Casamento civil é negócio jurídico bilateral, consensual e solene, pelo qual duas pessoas, homem e mulher (segundo a versão legal; ou duas pessoas que podem ser do mesmo sexo, segundo interpretação do CNJ, para a versão de decisão do STF), adotam, perante oficial público que o celebra, o regime civil, institucional, monogâmico, oficial e típico de paridade e de segurança jurídica para proteção futura de sua legítima expectativa existencial (humana e transcendental) de gerar uma nova família e, com isso, preparar espaço para o nascimento de novas vidas humanas.

É o instituto jurídico preparado para dar segurança a essa experiência extraordinária de vida.

Pelo casamento, os cônjuges submetem, voluntariamente, suas relações privadas de família – de esforços e fins comuns de mútua assistência e de proteção de sua prole – ao quadro típico desse contrato, podendo dispor, naquilo em que a lei o permitir, por pacto antenupcial, quanto ao regime de bens que deve vigorar durante o casamento, bem como sobre outros aspectos de interesse específico da vida futura do casal e de sua prole, desde que respeitados os cânones legais a que se submete a vontade dos cônjuges em virtude da celebração oficial e enquanto não se conduzirem os cônjuges, no decorrer da vida cotidiana, de forma a – em conjunto – imprimir outro regime jurídico à condução de sua vida familiar.

O casamento pode findar-se oficialmente (pela declaração de sua inexistência ou invalidade, bem como pela morte de um dos cônjuges ou pelo divórcio) ou, ainda, por virtude da alteração de fato da vida do casal, que se afasta do cumprimento cotidiano da finalidade para a qual se deu a celebração, separando-se de fato.

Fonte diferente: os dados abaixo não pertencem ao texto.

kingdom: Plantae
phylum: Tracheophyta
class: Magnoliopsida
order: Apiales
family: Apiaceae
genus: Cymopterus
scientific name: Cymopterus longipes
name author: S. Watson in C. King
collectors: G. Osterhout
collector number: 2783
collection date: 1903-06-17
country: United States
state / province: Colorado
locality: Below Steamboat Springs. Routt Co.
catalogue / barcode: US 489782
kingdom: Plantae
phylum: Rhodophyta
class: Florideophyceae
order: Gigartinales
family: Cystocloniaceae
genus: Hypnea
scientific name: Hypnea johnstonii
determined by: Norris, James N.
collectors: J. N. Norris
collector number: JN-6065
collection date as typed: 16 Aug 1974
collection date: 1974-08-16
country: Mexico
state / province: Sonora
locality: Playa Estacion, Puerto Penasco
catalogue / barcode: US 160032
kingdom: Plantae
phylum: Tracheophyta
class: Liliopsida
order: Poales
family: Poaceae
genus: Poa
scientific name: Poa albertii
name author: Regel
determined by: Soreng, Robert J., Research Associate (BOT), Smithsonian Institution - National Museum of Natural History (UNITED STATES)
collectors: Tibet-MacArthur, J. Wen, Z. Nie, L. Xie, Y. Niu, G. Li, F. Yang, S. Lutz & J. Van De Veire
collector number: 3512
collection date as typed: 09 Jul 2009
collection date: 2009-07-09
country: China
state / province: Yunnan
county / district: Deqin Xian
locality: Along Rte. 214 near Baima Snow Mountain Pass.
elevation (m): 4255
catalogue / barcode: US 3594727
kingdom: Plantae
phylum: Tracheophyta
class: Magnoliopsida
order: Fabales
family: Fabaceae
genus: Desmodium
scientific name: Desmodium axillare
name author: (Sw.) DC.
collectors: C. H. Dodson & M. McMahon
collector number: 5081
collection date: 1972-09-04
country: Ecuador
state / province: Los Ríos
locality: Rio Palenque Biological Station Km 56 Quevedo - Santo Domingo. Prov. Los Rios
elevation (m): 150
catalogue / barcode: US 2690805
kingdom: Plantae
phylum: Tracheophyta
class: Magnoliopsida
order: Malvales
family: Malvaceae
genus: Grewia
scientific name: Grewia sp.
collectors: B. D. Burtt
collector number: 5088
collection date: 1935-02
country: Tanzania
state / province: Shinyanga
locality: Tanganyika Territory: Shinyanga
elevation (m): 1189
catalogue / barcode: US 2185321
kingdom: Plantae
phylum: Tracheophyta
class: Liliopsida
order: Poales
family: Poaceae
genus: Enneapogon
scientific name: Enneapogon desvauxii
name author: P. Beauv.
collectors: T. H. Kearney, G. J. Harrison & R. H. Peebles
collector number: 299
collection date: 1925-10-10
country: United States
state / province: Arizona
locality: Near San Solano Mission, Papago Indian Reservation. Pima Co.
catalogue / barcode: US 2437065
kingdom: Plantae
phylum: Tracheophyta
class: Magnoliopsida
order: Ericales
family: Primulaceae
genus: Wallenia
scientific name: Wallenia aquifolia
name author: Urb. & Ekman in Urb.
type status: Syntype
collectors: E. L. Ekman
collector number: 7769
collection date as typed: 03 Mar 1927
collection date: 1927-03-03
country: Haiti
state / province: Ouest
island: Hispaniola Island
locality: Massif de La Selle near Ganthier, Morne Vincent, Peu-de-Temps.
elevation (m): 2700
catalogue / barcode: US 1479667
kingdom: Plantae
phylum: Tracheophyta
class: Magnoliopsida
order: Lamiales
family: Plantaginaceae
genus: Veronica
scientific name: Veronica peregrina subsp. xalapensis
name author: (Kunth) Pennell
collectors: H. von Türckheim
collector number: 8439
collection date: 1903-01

A modificação dos costumes e a alteração de critérios de segurança social evidenciaram, no Direito de Família em geral e na estrutura institucional do casamento civil, em especial, a evolução antropológico-jurídica mais sentida dos últimos tempos.

O casamento, instituto milenar de direito, 1 tinha contornos muito especiais no direito romano: não era ato, mas fato com dois elementos: a) objetivo (convivência); b) subjetivo (affectio). “Pelo primeiro elemento, não bastava o simples acordo inicial de viver sob o casamento, mas era necessária a convivência duradoura dos esposos, com a introdução da mulher no domicílio conjugal, mesmo não estando presente o marido. Esse elemento material representava não só a união sexual dos cônjuges, sua convivência, como também uma série de fatos que se inserem na expressão honor matrimonii, como a coabitação, a constituição de dote e a posição social. O segundo elemento mostra a intenção dos cônjuges de considerarem-se marido e mulher (affectio maritalis et uxoris), sendo, portanto, de ordem material ou espiritual, consistindo na comunhão assistencial, enquanto durasse o matrimônio... em Roma, o matrimonium não foi encarado como uma relação jurídica, mas como um fato social, produtor de efeitos jurídicos reflexos; semelhantes, nesse aspecto, com a posse (possessio), que é, igualmente, um factum, que gera também, efeitos jurídicos.” 2

O aspecto institucional do casamento marca suas peculiaridades e as interessantes formas de sua análise funcional, que muito dificulta a precisão de seu conceito jurídico. 3

44.1. Finalidade do casamento

Sob o aspecto civil, já não se pode dizer que o casamento visa a legalizar relações sexuais, nem que visa a unir indissoluvelmente os cônjuges, ou que é o mecanismo jurídico próprio para estabelecer comunhão de vida e de interesses dos cônjuges e da prole, como antes afirmara Clóvis Bevilaqua, 4 embora, inegavelmente, também, a tudo isso o instituto se preste.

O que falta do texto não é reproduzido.